• **Extrait source**
------------------------------------------------------------------------

Tout ce que nous avons essayé de discerner n’est rien en comparaison de ce qui demeure contenu et caché dans les profondeurs de la miséricorde. Temps des pâques, époques des jubilés, quelles bandes immenses de nébuleuses ne jetez-vous pas dans ces divines profondeurs? Voici un enfant de lumière, puis à côté deux autres, et encore à côté vingt autres. Les annales ecclésiastiques racontent qu’un chrétien demanda à être joint à des prisonniers que l’on conduisait au martyre. Les païens cédèrent à ses instances, et comme son nom est resté inconnu, l’Église l’honore sous le nom de saint Adjoint, Ajouté, Adauctus. Que de frères inattendus se joignent aux bandes d’enfants de lumière dans les temps de pâques et de jubilés! Leurs noms, ne cherchez pas à les connaître: ils s’appellent adjoints, Adaucti.

Sommes-nous au bout des merveilles de notre voie lactée? Ah! qui n’a entendu parler de l’âme de l’Église, cette insondable profondeur de la miséricorde? Il y a, de par le monde, des protestants de bonne foi et parfaitement honnêtes, des israélites de bonne foi et qui, attardés sur la route des siècles, attendent le Libérateur; il y a aussi, dans la vaste étendue des missions catholiques, des païens qui ont le baptême de désir, mais que d’invincibles obstacles empêchent d’aller au delà; à l’égard de tous ces cœurs droits, l’espérance catholique exprime cette ardente prière: «Mon Dieu, faites qu’ils appartiennent à l’âme de l’Église; faites que la robe nuptiale ou la grâce sanctifiante leur soit secrètement apportée, au besoin par un ange; et qu’ils soient du nombre de ces enfants inconnus de leur mère, quoique portés dans ses entrailles!» Dieu les lui fera connaître dans les surprises de la consommation finale, quand il exposera aux regards de sa sainte épouse les fruits de sa brillante fécondité: et ce sera un motif de plus à son bonheur et à son action de grâces. En attendant, ils sont confus et perdus dans les profondeurs de la miséricorde, comme une de ces traînées blanchâtres dans le firmament étoilé!

Et telle est la voie lactée de l’Église catholique! Dans une de ces nuits étincelantes dont le ciel d’Orient a le privilège, le Seigneur faisait donc sortir Abraham de sa tente et lui disait: Levez les yeux au ciel, et comptez les étoiles, si vous pouvez. Et le Seigneur ajouta: Ainsi se multipliera votre postérité. En raison de cette promesse divine, la postérité d’Abraham a reçu, dans les Écritures, le nom d’enfants de la promesse. Mais les Écritures ont bien soin de préciser que les enfants de la promesse sont moins ceux qui continuent le sang d’Abraham que ceux qui continuent sa foi. Sont compris parmi les enfants de la promesse tous ceux qui, à travers la succession des siècles, ont obéi à Moïse, puis aux Prophètes, puis au Fils de Dieu fait homme, puis à ses Apôtres, et maintenant à son Église. Elle est donc nombreuse, très nombreuse, la belle postérité des enfants de la promesse. Dieu soit béni!

------------------------------------------------------------------------

• **Consignes**
Reprenez l'extrait sur la voie lactée de l'Église après sa dernière phrase et poursuivez-le.

• **Matériel présenté**
------------------------------------------------------------------------

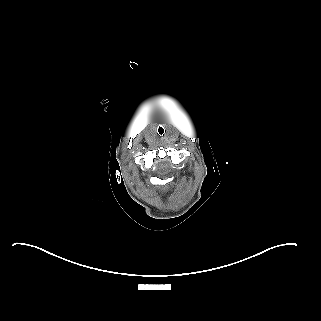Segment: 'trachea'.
<instances>
[{
  "label": "trachea",
  "instance_id": "3493384b",
  "mask_svg": "<svg viewBox=\"0 0 321 321\" xmlns=\"http://www.w3.org/2000/svg\"><path fill=\"white\" fill-rule=\"evenodd\" d=\"M157 131L160 133L159 135L162 137L165 133L163 132L164 131V128L162 126H159L157 128Z\"/></svg>",
  "mask_w": 321,
  "mask_h": 321
}]
</instances>
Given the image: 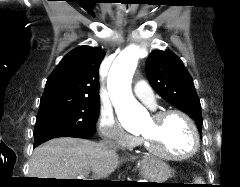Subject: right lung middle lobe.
I'll use <instances>...</instances> for the list:
<instances>
[{"label":"right lung middle lobe","instance_id":"1","mask_svg":"<svg viewBox=\"0 0 240 187\" xmlns=\"http://www.w3.org/2000/svg\"><path fill=\"white\" fill-rule=\"evenodd\" d=\"M100 101L58 102L40 105L34 137L61 131L91 137L96 129Z\"/></svg>","mask_w":240,"mask_h":187}]
</instances>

------------------------------------------------------------------------

• **Réponse**
Comptez, si vous pouvez, les étoiles: on pourrait, à la rigueur, se mettre à compter les étoiles distinctes et radieuses, et bientôt le vertige arrêterait le calcul: mais les immenses quantités d’étoiles agglomérées dans les voies lactées, qui les compterait? Pareillement, ô mon Dieu, l’impossibilité du calcul s’applique aux innombrables enfants de lumière, tant ceux qui sont apparents que ceux qui sont cachés dans les profondeurs de votre miséricorde; heureuse impossibilité, qui est la réalisation de votre promesse au patriarche: ainsi se multipliera votre postérité. Ô Seigneur, vous êtes Celui qui s’appelle le Fidèle et le Véritable.

III

Quand on considère ce prodigieux entassement d’étoiles qui forment la voie lactée, un pourquoi respectueux se présente à l’esprit qui admire et adore:

Pourquoi Dieu a-t-il fait ces étoiles si imperceptibles et si multipliées?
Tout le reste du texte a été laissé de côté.